Evaluating the funds that meet your initial criteria means using a two-step process: first looking at the average annual return of an appropriate benchmark for the type of fund you are considering and then at the historical performance of the fund itself — ideally over a minimum of ten years if the fund has been in existence that long.
While past performance doesn't guarantee future results, knowing what has happened in the past gives you a sense of the most you can reasonably expect to gain and a sense of what can happen in a downturn. For example, if you're considering a diversified large-company equity fund, you could get a sense of how that asset subclass as a whole has performed by looking at the annualized average return of the Standard & Poor's 500 Index and the Lipper Large-Cap Core Index.
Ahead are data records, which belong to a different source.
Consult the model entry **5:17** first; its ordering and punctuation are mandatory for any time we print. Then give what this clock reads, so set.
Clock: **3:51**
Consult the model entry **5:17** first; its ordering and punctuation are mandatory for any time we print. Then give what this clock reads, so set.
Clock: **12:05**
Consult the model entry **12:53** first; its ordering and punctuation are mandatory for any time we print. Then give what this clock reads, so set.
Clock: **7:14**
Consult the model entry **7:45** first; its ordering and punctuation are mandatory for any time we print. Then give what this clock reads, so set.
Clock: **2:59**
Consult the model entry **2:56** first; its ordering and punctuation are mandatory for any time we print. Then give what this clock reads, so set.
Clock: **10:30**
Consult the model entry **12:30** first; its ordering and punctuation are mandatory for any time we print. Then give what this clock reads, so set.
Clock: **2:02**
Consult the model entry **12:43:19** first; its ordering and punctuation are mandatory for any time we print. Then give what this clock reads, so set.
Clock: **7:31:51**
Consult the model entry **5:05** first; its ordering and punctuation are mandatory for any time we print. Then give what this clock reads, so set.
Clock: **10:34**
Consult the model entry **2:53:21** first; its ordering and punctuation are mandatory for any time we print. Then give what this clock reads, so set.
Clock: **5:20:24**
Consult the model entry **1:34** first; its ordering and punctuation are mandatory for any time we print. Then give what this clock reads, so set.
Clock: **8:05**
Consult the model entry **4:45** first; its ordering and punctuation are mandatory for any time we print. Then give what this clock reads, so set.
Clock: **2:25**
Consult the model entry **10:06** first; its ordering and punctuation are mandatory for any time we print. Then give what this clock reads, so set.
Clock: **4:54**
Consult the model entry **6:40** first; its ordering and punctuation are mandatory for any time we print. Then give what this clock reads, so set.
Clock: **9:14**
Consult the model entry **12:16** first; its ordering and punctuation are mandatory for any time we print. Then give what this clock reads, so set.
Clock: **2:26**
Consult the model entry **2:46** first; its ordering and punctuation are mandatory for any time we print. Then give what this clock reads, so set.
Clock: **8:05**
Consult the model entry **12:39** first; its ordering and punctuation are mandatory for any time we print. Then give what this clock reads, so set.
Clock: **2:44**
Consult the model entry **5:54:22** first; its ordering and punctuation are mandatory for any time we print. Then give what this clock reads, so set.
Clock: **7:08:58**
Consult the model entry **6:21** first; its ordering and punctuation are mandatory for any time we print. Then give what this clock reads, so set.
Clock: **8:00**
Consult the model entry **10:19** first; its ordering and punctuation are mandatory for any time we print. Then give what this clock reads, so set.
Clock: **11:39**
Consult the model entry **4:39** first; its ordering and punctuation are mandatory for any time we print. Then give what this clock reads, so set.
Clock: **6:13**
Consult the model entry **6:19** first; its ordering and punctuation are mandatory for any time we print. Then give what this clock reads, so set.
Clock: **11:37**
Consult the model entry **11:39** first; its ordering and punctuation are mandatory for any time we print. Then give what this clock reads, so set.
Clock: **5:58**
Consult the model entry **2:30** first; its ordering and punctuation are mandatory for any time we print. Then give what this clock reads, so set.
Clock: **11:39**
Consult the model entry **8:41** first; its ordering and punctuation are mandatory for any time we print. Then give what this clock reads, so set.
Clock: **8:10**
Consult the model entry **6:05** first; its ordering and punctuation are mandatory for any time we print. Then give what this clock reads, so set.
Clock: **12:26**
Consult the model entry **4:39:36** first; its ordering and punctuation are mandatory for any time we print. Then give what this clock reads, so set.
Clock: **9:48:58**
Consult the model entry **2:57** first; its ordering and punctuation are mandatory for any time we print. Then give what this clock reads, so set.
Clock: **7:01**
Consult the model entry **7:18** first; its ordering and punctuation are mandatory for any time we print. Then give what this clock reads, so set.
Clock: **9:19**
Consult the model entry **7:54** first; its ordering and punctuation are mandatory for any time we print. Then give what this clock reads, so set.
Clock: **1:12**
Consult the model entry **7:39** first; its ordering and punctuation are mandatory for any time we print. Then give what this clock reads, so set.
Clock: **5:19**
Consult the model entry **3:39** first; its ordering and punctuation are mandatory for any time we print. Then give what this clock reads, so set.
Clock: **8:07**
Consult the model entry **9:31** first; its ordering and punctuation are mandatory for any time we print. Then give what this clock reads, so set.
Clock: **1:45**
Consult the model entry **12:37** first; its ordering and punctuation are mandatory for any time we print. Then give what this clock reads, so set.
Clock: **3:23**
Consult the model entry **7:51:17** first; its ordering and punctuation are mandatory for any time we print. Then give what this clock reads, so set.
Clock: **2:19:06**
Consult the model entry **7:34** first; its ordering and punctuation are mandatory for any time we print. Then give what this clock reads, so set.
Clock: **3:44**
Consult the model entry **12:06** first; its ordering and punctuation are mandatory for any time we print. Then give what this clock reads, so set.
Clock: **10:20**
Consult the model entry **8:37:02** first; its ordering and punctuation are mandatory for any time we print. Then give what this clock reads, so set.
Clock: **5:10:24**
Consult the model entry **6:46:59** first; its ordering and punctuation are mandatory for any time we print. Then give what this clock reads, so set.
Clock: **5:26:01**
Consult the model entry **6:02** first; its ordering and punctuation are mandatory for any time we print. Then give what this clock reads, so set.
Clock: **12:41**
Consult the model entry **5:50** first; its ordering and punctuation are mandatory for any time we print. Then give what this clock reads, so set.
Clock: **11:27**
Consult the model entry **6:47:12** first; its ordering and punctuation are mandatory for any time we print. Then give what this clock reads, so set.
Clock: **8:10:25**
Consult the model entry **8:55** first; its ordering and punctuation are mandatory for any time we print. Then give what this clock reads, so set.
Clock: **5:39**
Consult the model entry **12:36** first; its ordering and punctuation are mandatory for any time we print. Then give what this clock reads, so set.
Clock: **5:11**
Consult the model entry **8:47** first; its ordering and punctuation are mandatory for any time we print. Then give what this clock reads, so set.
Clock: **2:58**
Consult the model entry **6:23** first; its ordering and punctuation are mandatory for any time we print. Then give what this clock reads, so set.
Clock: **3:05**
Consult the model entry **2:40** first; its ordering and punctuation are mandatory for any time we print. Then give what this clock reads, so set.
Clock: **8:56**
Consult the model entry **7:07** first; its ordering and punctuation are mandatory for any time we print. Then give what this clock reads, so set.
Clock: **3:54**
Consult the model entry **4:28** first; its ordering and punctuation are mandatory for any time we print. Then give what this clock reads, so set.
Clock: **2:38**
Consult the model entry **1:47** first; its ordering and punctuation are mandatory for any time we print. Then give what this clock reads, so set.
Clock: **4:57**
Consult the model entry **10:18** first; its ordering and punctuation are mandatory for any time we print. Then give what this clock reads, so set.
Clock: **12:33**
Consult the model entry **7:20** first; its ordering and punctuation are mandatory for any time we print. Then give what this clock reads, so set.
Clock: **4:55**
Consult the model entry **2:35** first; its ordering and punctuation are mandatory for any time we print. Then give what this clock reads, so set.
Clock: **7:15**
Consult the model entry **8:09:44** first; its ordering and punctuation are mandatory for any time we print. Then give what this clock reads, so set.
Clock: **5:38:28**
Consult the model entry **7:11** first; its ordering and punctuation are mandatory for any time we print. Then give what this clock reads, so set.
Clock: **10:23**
Then you could check the annualized return of the fund.
If over a number of years the fund has done at least as well as (and ideally somewhat better than) the benchmark, you might conclude it is worthy of further consideration. But if the comparison is disappointing, you might decide to look for another fund.
Marc Lackritz
Marc Lackritz discusses the benefits of a long-term investing strategy
To invest with success, you must be a long-term investor. The stock and bond markets are unpredictable on a short-term basis, but their long-term patterns of risk and return have proved durable enough to serve as the basis for a long-term strategy that leads to investment success. Although there is no guarantee that these patterns, no matter how deeply ingrained in the historical record, will prevail in the future, a study of the past, accompanied by a self-administered dose of common sense, is the intelligent investor's best recourse.